I want to store Numpy arrays as values for cells in my Dataframe. Is there any way to do this? Basically i have pixel data which is a (512,512) Numpy array that i want to save as the value for pixel_data column corresponding to its particular id in the ID column of my Dataframe. How can i do this?
what i’m trying to do is extract pixel arrays from a bunch of dicom files. The folder is extremely big and i’m running into ram issues with other methods too. i thought i’ll save all the np arrays using np.save but again i ran into ram issues. Any way i can extract pixel arrays to be used later? i just need to extract all the pixel arrays from each dicom file
You can load the DICOMs directly into your dataloader. Might need adapting for your needs (especially div which should be true if the pixel data is integers and false if float, I used the default True but might depend on the dicoms) but I’ve used:
You just use it like a normal ImageList, doing DicomImageList.from_folder (/from_df etc).
If pre-processing you need to save the arrays one image at a time (you might also be better to convert to Tensors and save in pytorch format as it might be a bit faster to load, though likely not much). You also need to be careful not to leave any variables pointing to images after you process and save them. You can so del some_var to explicitly delete a variable .
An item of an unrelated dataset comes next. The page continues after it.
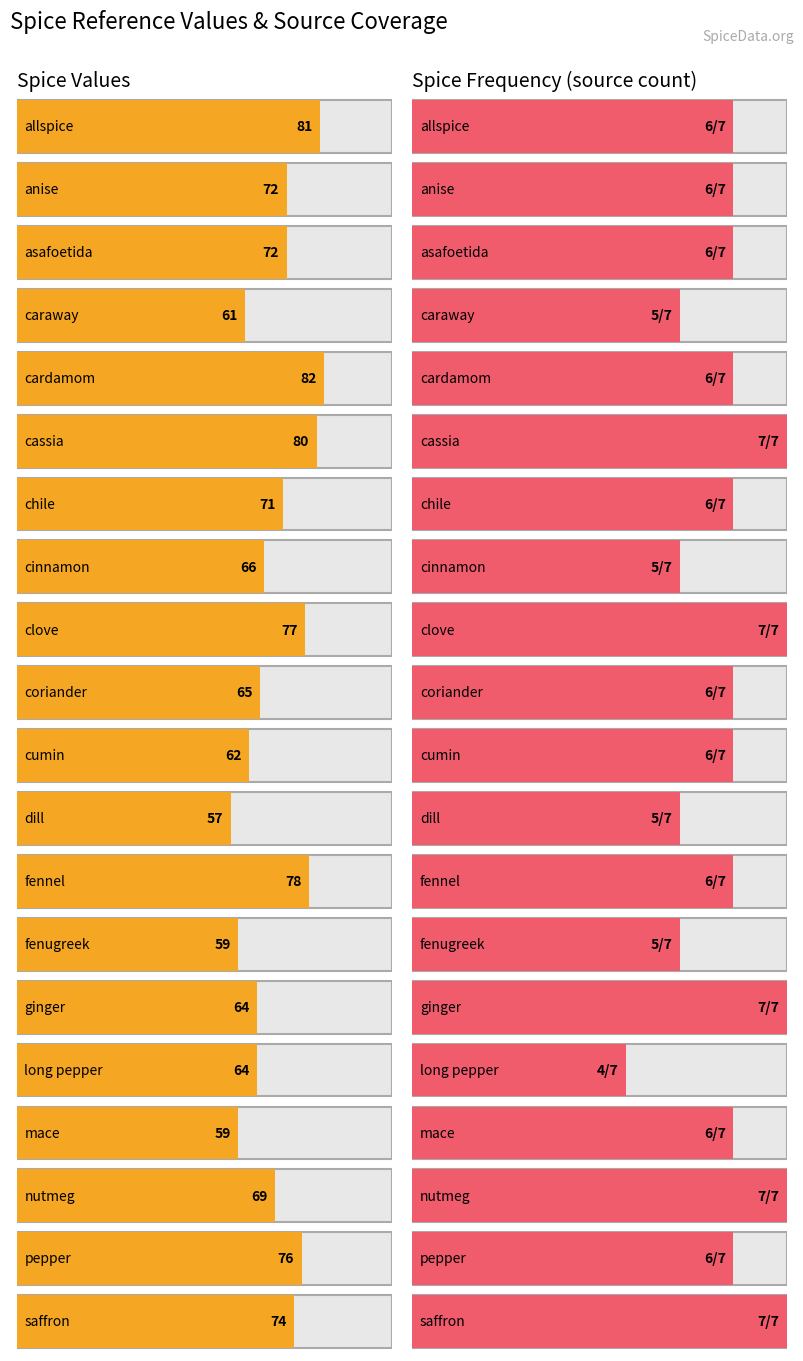

Does the chart contain stacked bars?

No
hey this is really useful thanks.
I was wondering if using the numpy arrays directly in my conv net by converting to torch tensors was better than converting to images (which i assume are byte arrays that get converted to tensors). Do u have any idea about this?
How do you mean, converting to images? Do you mean writing them out as JPEG say? Or converting to a fastai Image as above. The fastai Image is just a wrapper around a tensor with various operations so very fast.
In terms of writing to images, generally storing the tensors should be faster (or numpy arrays, torch.from_numpy() shares the memory with the numpy array so is very fast,other funnctions ot convert numpy copy the data). That avoids the work needed to decode the image files. Though with uncompressed formats this won’t be much work, the saved tensors will be optimised for loading. But then you can’t use standard tools on them so it’s a tradeoff.
I’m not sure how fast the above is. The pydicom library could be slow so it might be better to extract them from the dicoms as images first. I didn’t test that. Though that will all happen in worker processes anyway, so unless it’s really slow shouldn’t affect training speed too much.